When pharmacotherapy alone is deemed insufficient, a common approach is open irrigation of the wound. The choice of irrigant has been hotly debated in scientific and clinical circles, and most traditional approaches include antibiotics (which biologically disrupt microflora) or antiseptics/detergents (which chemically or mechanically disrupt microflora). Each offers advantages and disadvantages; for example, antibiotics generally have lower host toxicity but offer differential impact on various microbiological species and risk formation of biological resistance. In 2020, the FDA requested voluntary market withdrawal of bacitracin for injection into irrigation solutions because of safety concerns and extremely limited use in pediatric pneumonia, its only approved indication. Antiseptics and detergents can offer broad spectrum coverage with low risk of resistance but potentially damage host tissues. A more nuanced approach may be useful in both balancing microbial susceptibility and secondary tissue injury.

One important factor in removing microbial contamination -- and hence resolving infections -- is whether the population has been able to form a biofilm in the site. Known since the 1970s, biofilms are now widely understood to form a protective niche for microbes in a wide variety of environments. In brief, microbes can accrete on a surface (ranging from a speck of dust to a biological surface to a petroleum pipeline) and synthesize extracellular polymeric substance (EPS) -- a complex milieu of polysaccharides, proteins, lipids and nucleic acids, cross-linked by metal ions. This protective EPS layer defends the colony from immune, antibiotic and antiseptic attack.

The challenges posed by biofilm-based SSIs, and the limitations of other treatment options, are why I'm excited to lead a U.S. clinical trial to test the efficacy of XPERIENCE™, a new no rinse antimicrobial solution that received FDA clearance in April. Developed by medical technology company Next Science, XPERIENCE is based upon Next Science's proprietary XBIO™ Technology, which takes an innovative approach to solving the problem of bacterial biofilms. The unique, non-toxic technology attacks and deconstructs the structure of the biofilm by removing the metal ions that hold the EPS together. This exposes the bacteria within the biofilm, making them more vulnerable to eradication. Bacteria that are enveloped within the XBIO Technology are then destroyed by the combination of a surfactant and high osmotic imbalance across the bacterial cell wall. XBIO Technology's broad-spectrum efficacy helps defend from biofilm reformation, reducing the rate of reoccurrence by over 100X. Due to this unique mechanism of action, there is no known resistance to XBIO Technology.
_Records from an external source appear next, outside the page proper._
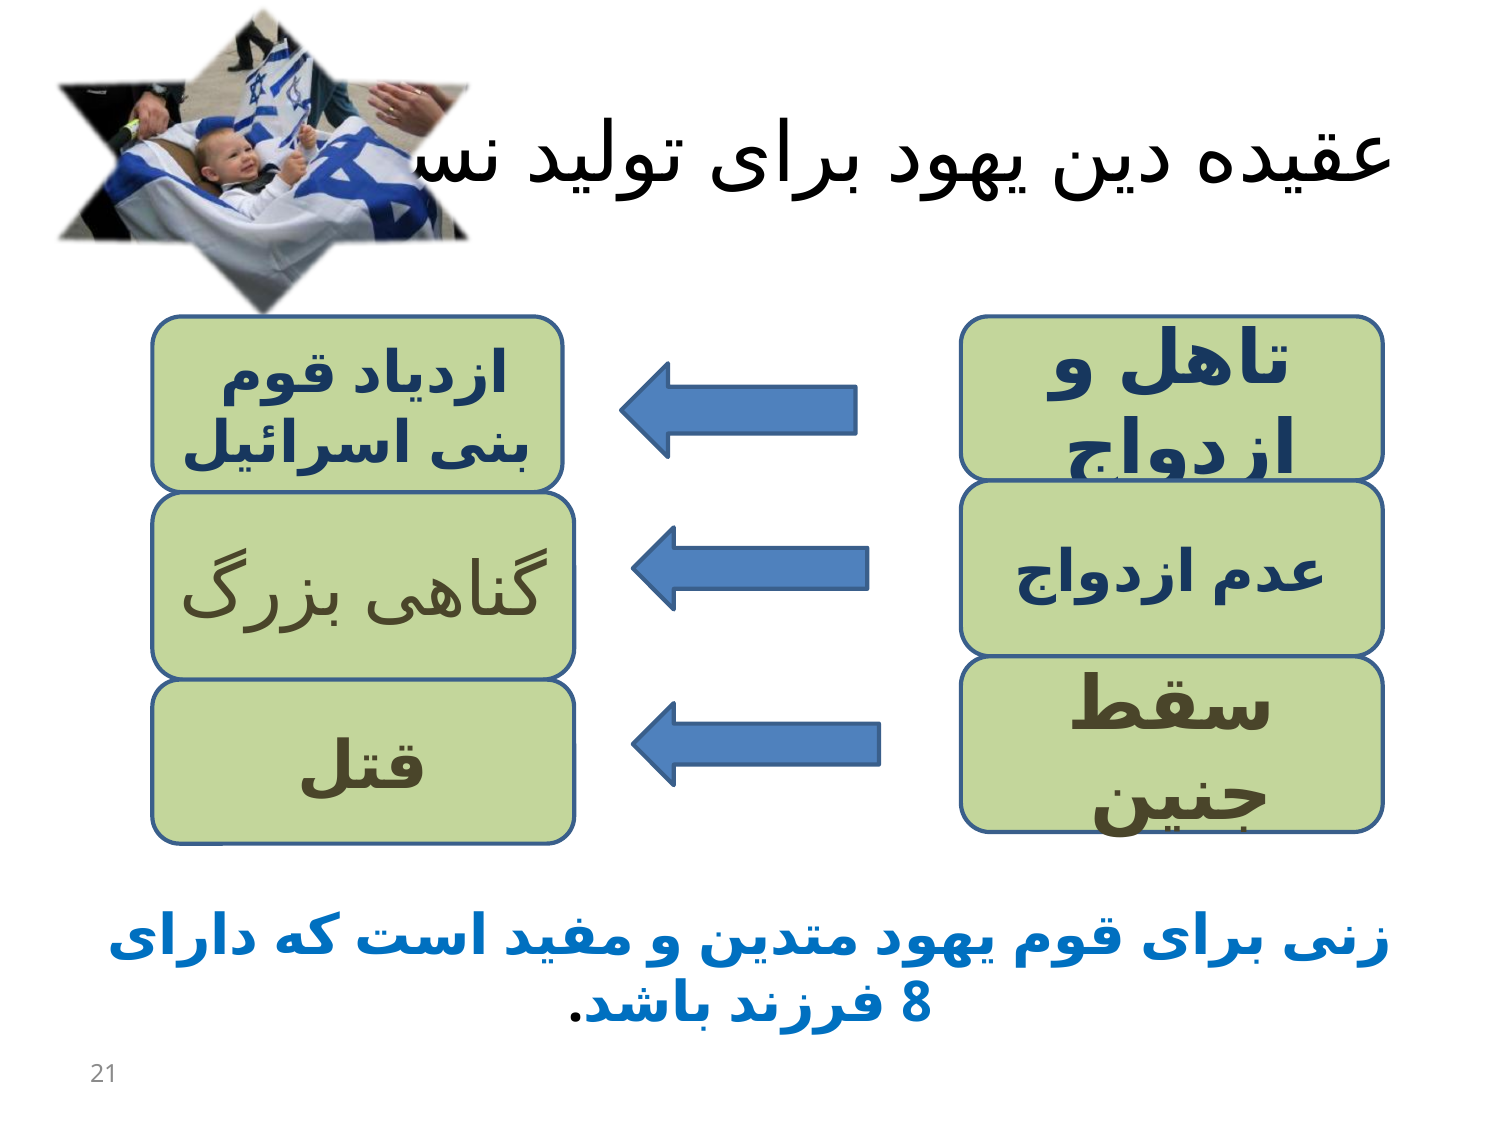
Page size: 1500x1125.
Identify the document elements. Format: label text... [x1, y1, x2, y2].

text_box ازدیاد قوم بنی اسرائیل [150, 314, 565, 492]
text_box [618, 361, 858, 459]
text_box عدم ازدواج [958, 478, 1385, 656]
text_box سقط جنین [958, 654, 1385, 835]
title عقیده دین یهود برای تولید نسل [484, 54, 1415, 243]
slide_number 21 [75, 1042, 425, 1103]
text_box قتل [150, 677, 577, 846]
picture [46, 0, 480, 325]
text_box گناهی بزرگ [150, 490, 577, 679]
text_box [630, 701, 882, 788]
text_box تاهل و ازدواج [958, 314, 1385, 481]
text_box [630, 525, 870, 612]
list زنی برای قوم یهود متدین و مفید است که دارای 8 فرزند باشد. [75, 260, 1425, 1125]
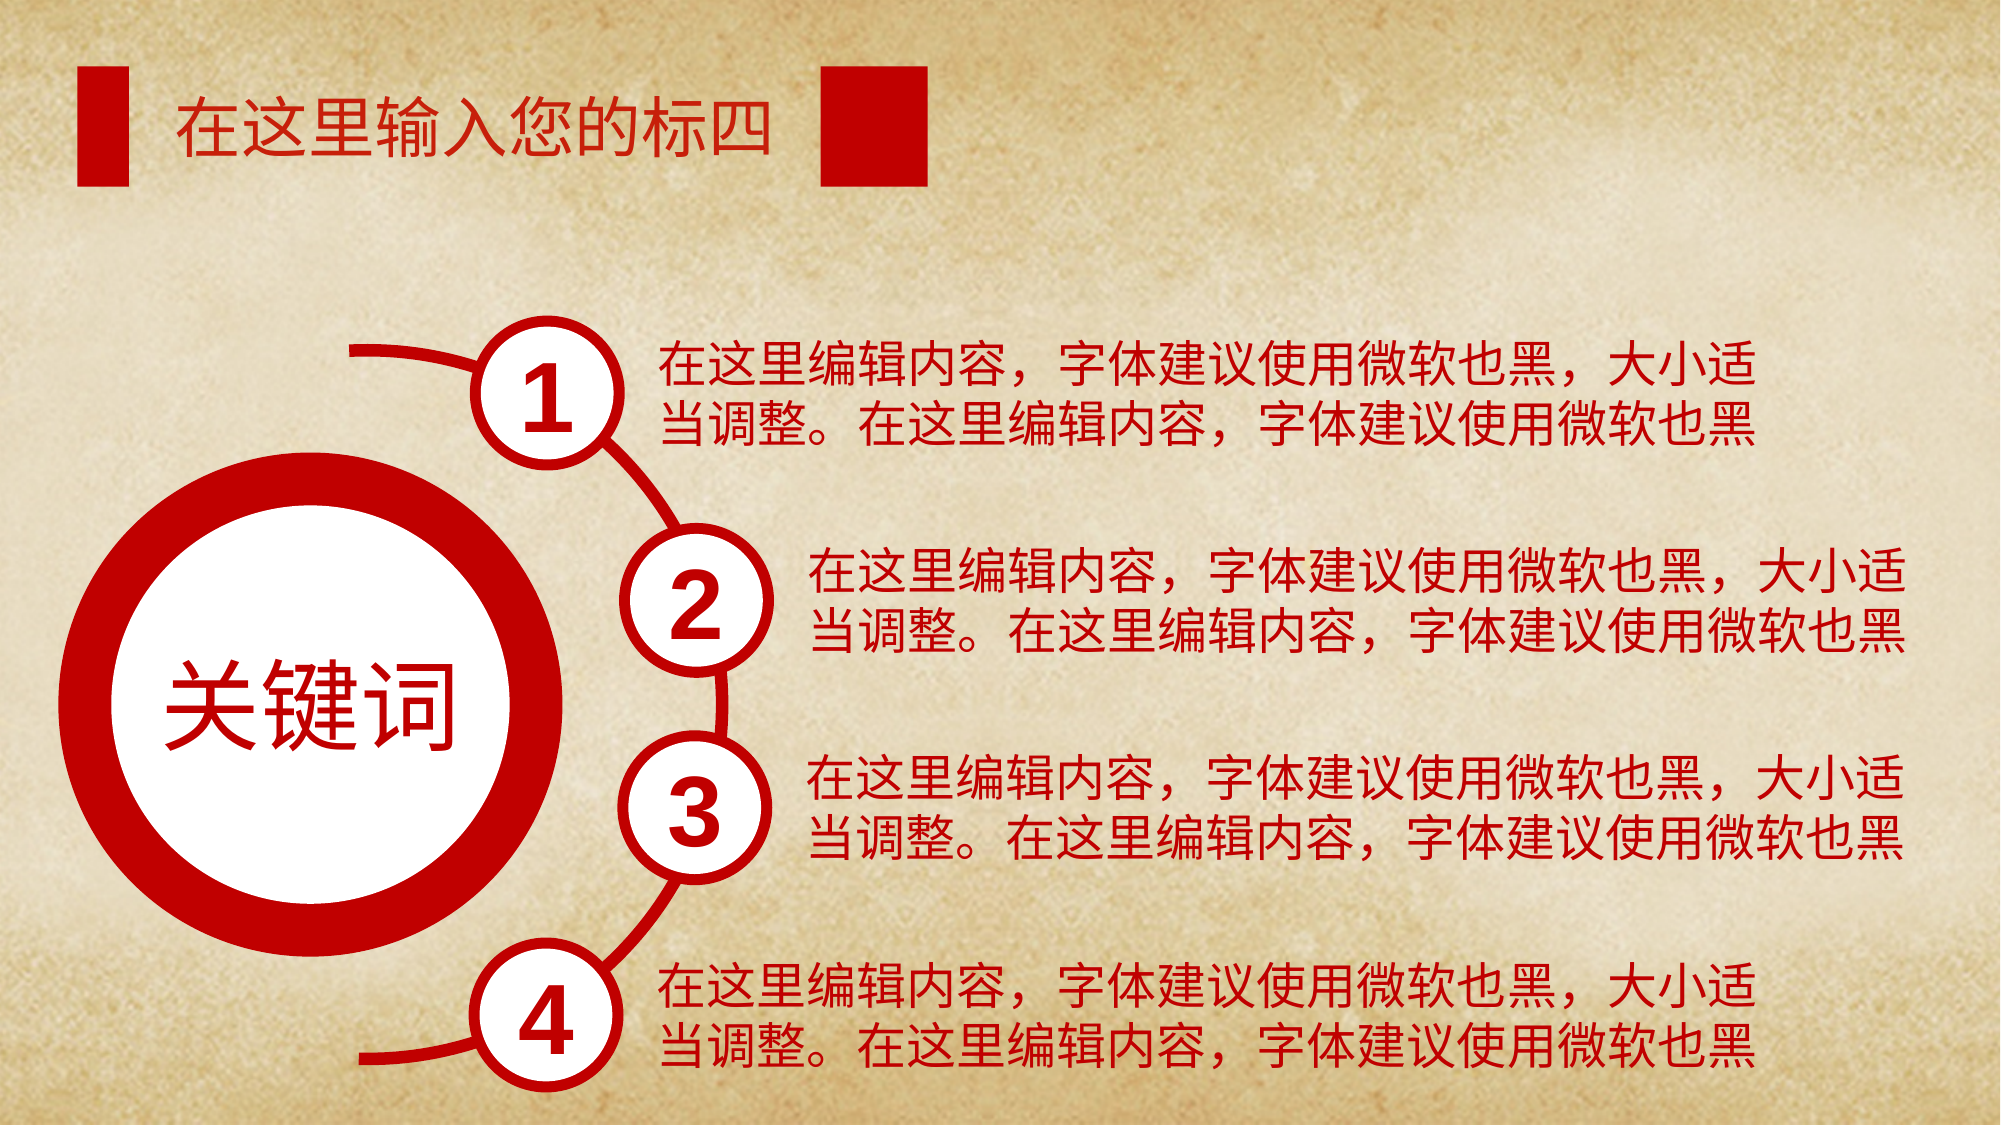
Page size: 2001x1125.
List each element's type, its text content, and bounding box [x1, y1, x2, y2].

The trial, the TIFRAX (Tibial Fracture) Study, is a randomized, controlled, double-blinded, prospective study to evaluate the efficacy of XPERIENCE in helping decrease wound bioburden and surgical site infections. It will also evaluate whether XPERIENCE can improve post-operative outcomes when used as adjunct treatment to standard of care in patients undergoing tibial fracture repair. Enrolment in the 30-patient, 90-day study is already underway.


Robert M. Harris, MD is a board-certified orthopedic surgeon based in Columbus, Ga., where he is program director for the Jack Hughston Memorial Hospital Orthopedic Residency Program and co-director of the Hughston Orthopedic Trauma Fellowship for the Hughston Clinic at Midtown Medical Center. Harris attended the COS annual meeting in Nashville from Nov. 3-6 as a guest of Next Science, for whose XPERIENCE product he is currently leading a U.S. clinical trial.